- [What the task asks] Would you copy exactly the lines in the data below from the one that has "Rank 3: 0.5782 -> 0.5793" through the one that has "黄家亮, 状态bug数: 0 -> 1", dropping any pictures?

*** Opening of Material for this task ***

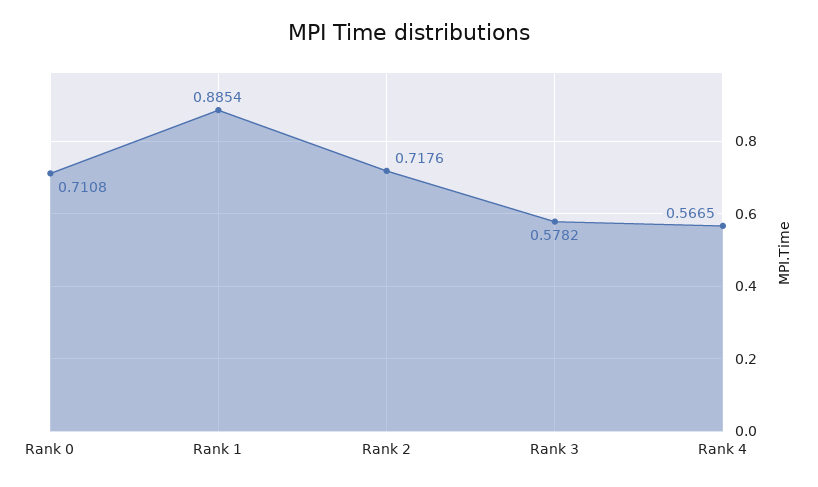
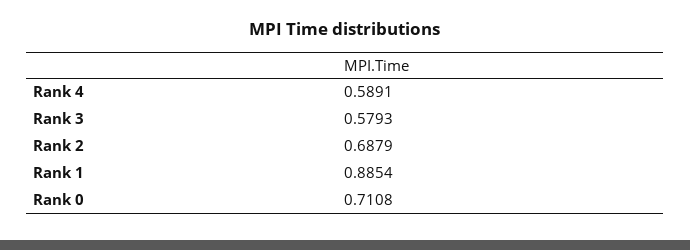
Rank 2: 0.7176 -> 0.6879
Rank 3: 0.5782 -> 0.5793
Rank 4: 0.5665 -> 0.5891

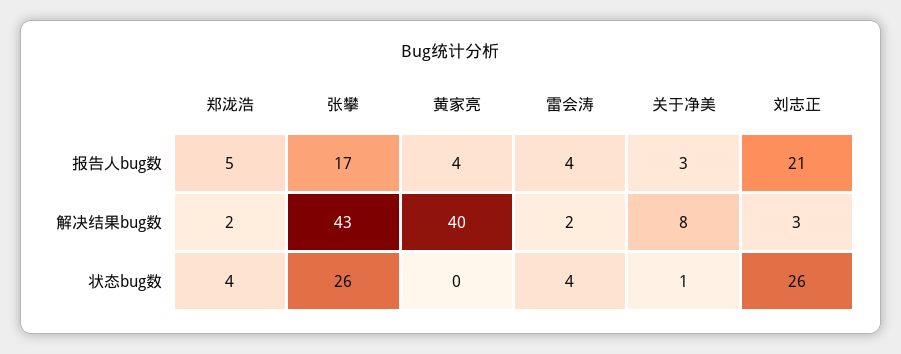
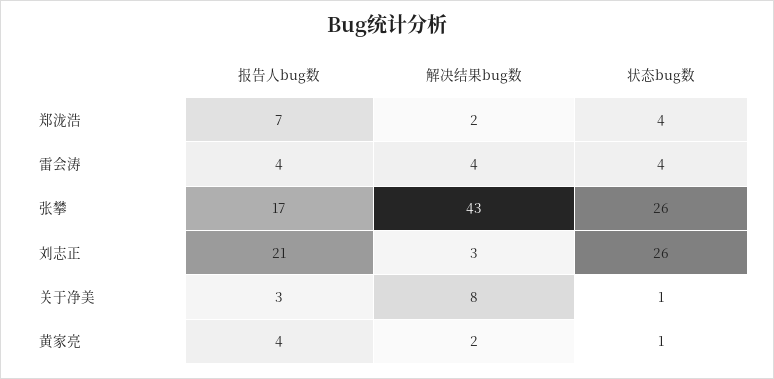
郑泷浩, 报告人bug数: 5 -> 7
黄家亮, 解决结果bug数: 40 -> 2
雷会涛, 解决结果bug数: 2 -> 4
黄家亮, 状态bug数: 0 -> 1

*** Close of Material for this task ***
*** Opening of Material for this task ***

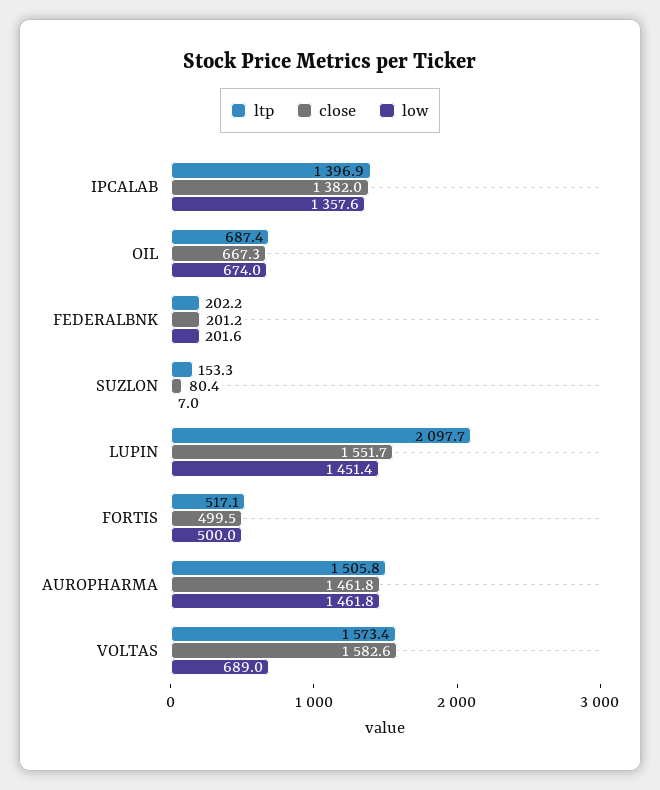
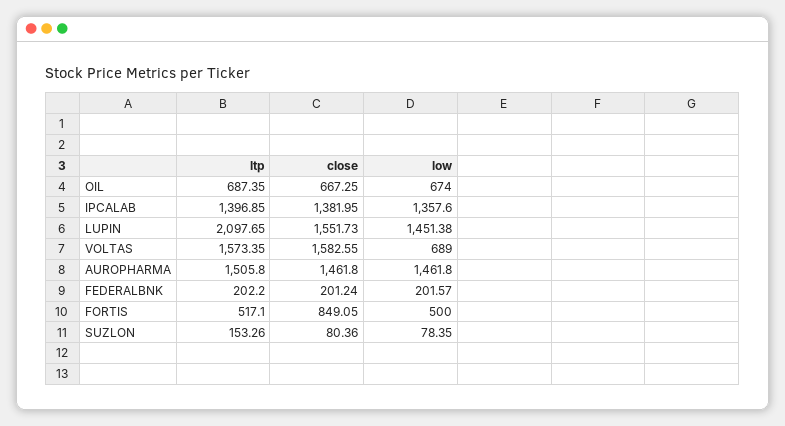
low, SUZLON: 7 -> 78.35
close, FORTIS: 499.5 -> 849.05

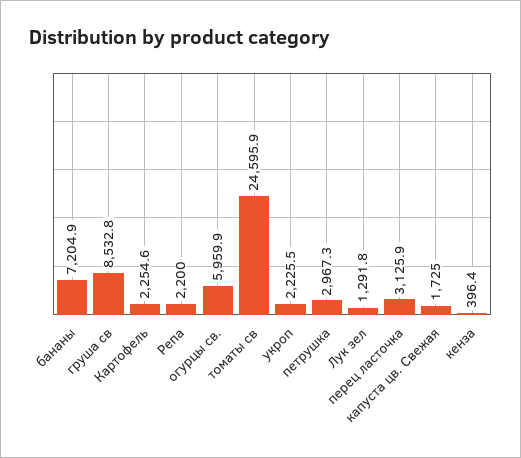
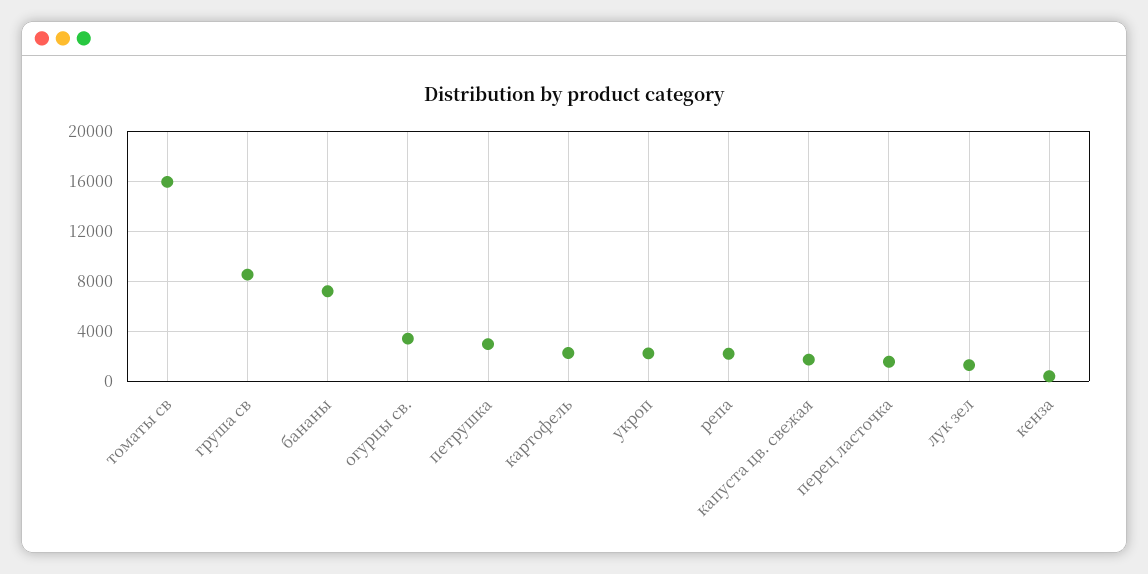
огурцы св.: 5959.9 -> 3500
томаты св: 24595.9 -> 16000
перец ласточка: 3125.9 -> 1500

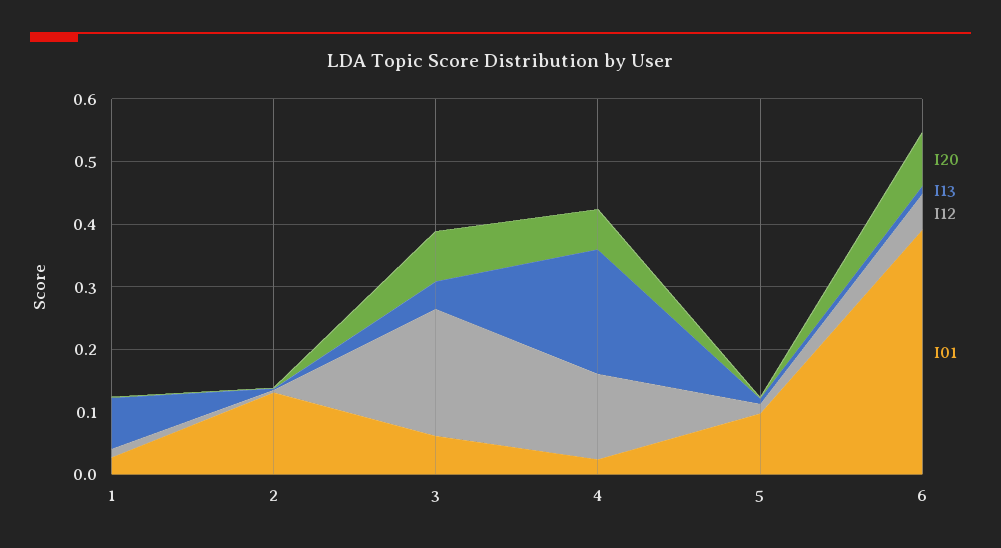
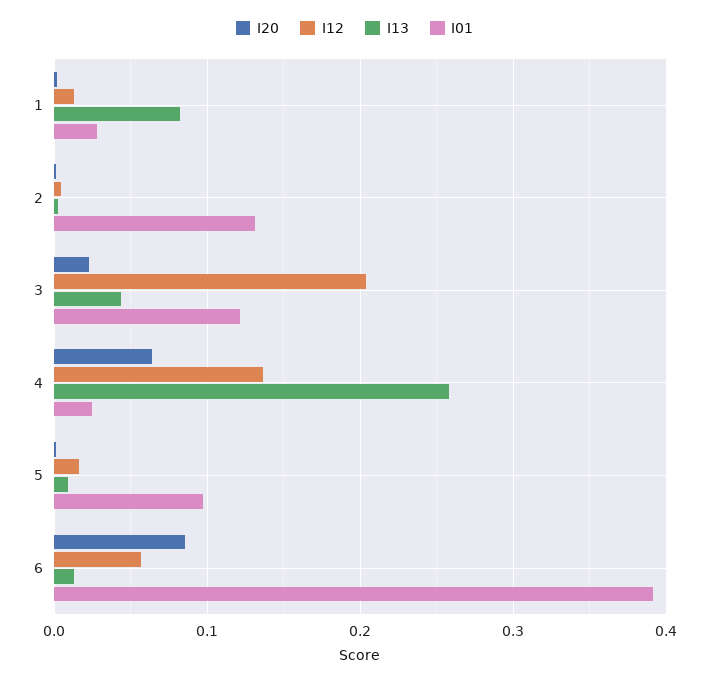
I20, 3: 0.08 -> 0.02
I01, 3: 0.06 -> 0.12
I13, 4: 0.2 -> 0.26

*** Close of Material for this task ***

- [Exercise answer]
Rank 3: 0.5782 -> 0.5793
Rank 4: 0.5665 -> 0.5891

郑泷浩, 报告人bug数: 5 -> 7
黄家亮, 解决结果bug数: 40 -> 2
雷会涛, 解决结果bug数: 2 -> 4
黄家亮, 状态bug数: 0 -> 1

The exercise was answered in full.